## JOB
Exactly as written, write out the lines below from the first to the one containing "through combinational logic", inclusive. Pictures do not belong in the copy.

### RECORDS FOR THE EXERCISE

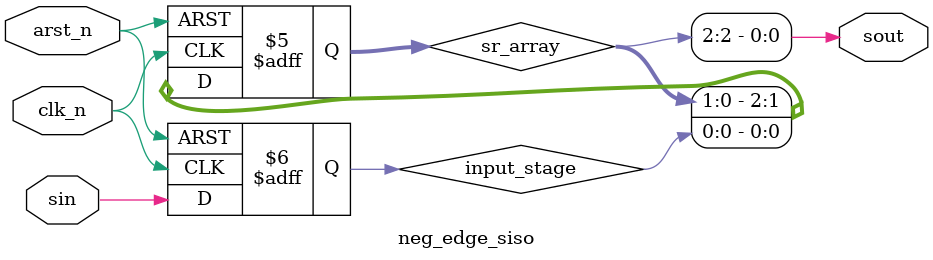
<source format=sv>
module neg_edge_siso #(parameter DEPTH = 4) (
    input wire clk_n, arst_n, sin,
    output wire sout
);
    // Forward retimed shift register implementation
    reg [DEPTH-2:0] sr_array;
    reg input_stage;
    
    // Input stage register moved forward through combinational logic
    always @(negedge clk_n or negedge arst_n) begin
        if (!arst_n)
            input_stage <= 1'b0;
        else
            input_stage <= sin;
    end
    
    // Main shift register with reduced depth
    always @(negedge clk_n or negedge arst_n) begin
        if (!arst_n)
            sr_array <= 0;
        else
            sr_array <= {sr_array[DEPTH-3:0], input_stage};
    end
    
    // Output is directly from the shift register
    assign sout = sr_array[DEPTH-2];
endmodule
</source>
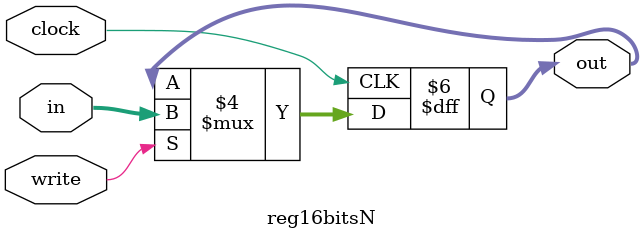
<source format=v>
module reg16bitsN(in,out,write,clock);

	input [15:0]in;
	input write, clock;
	output reg [15:0]out;
	
	initial begin
       out = 16'b0;
	end
	
	always @(negedge clock)begin
		if(write)begin 
			out = in;		
		end
	end
	
endmodule
</source>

######

## SOLUTION
<source format=sv>
module neg_edge_siso #(parameter DEPTH = 4) (
    input wire clk_n, arst_n, sin,
    output wire sout
);
    // Forward retimed shift register implementation
    reg [DEPTH-2:0] sr_array;
    reg input_stage;
    
    // Input stage register moved forward through combinational logic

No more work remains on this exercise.